### Requirement
Output the entries word for word. Omit images.

(Text-based design files)
──────────────────────────────
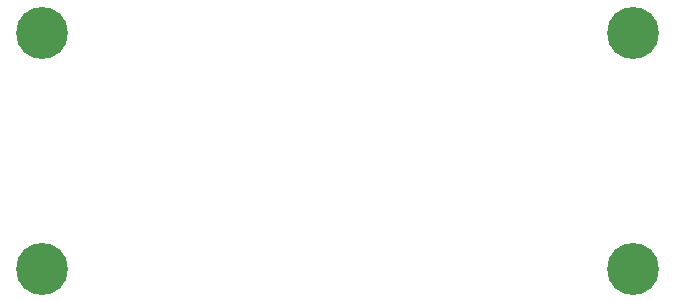
<source format=gbl>
%TF.GenerationSoftware,KiCad,Pcbnew,8.0.2-1*%
%TF.CreationDate,2024-12-19T17:28:35+00:00*%
%TF.ProjectId,jacdac-slider-MH-0.1,6a616364-6163-42d7-936c-696465722d4d,v0.1*%
%TF.SameCoordinates,PX8d24d00PY36d6160*%
%TF.FileFunction,Copper,L2,Bot*%
%TF.FilePolarity,Positive*%
%FSLAX46Y46*%
G04 Gerber Fmt 4.6, Leading zero omitted, Abs format (unit mm)*
G04 Created by KiCad (PCBNEW 8.0.2-1) date 2024-12-19 17:28:35*
%MOMM*%
%LPD*%
G01*
G04 APERTURE LIST*
%TA.AperFunction,ComponentPad*%
%ADD10C,4.400000*%
%TD*%
%TA.AperFunction,FiducialPad,Local*%
%ADD11C,4.400000*%
%TD*%
G04 APERTURE END LIST*
D10*
%TO.P,MH3,MH3,MH3*%
%TO.N,JD_PWR*%
X25000000Y10000001D03*
%TD*%
%TO.P,MH4,MH4,MH4*%
%TO.N,GND*%
X25000000Y-9999999D03*
%TD*%
%TO.P,MH2,MH2,MH2*%
%TO.N,GND*%
X-25000000Y-9999999D03*
%TD*%
D11*
%TO.P,MH1,MH1,MH1*%
%TO.N,JD_DATA*%
X-25000000Y10000001D03*
%TD*%
M02*

</source>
──────────────────────────────
### Solved exercise
<source format=gbl>
%TF.GenerationSoftware,KiCad,Pcbnew,8.0.2-1*%
%TF.CreationDate,2024-12-19T17:28:35+00:00*%
%TF.ProjectId,jacdac-slider-MH-0.1,6a616364-6163-42d7-936c-696465722d4d,v0.1*%
%TF.SameCoordinates,PX8d24d00PY36d6160*%
%TF.FileFunction,Copper,L2,Bot*%
%TF.FilePolarity,Positive*%
%FSLAX46Y46*%
G04 Gerber Fmt 4.6, Leading zero omitted, Abs format (unit mm)*
G04 Created by KiCad (PCBNEW 8.0.2-1) date 2024-12-19 17:28:35*
%MOMM*%
%LPD*%
G01*
G04 APERTURE LIST*
%TA.AperFunction,ComponentPad*%
%ADD10C,4.400000*%
%TD*%
%TA.AperFunction,FiducialPad,Local*%
%ADD11C,4.400000*%
%TD*%
G04 APERTURE END LIST*
D10*
%TO.P,MH3,MH3,MH3*%
%TO.N,JD_PWR*%
X25000000Y10000001D03*
%TD*%
%TO.P,MH4,MH4,MH4*%
%TO.N,GND*%
X25000000Y-9999999D03*
%TD*%
%TO.P,MH2,MH2,MH2*%
%TO.N,GND*%
X-25000000Y-9999999D03*
%TD*%
D11*
%TO.P,MH1,MH1,MH1*%
%TO.N,JD_DATA*%
X-25000000Y10000001D03*
%TD*%
M02*

</source>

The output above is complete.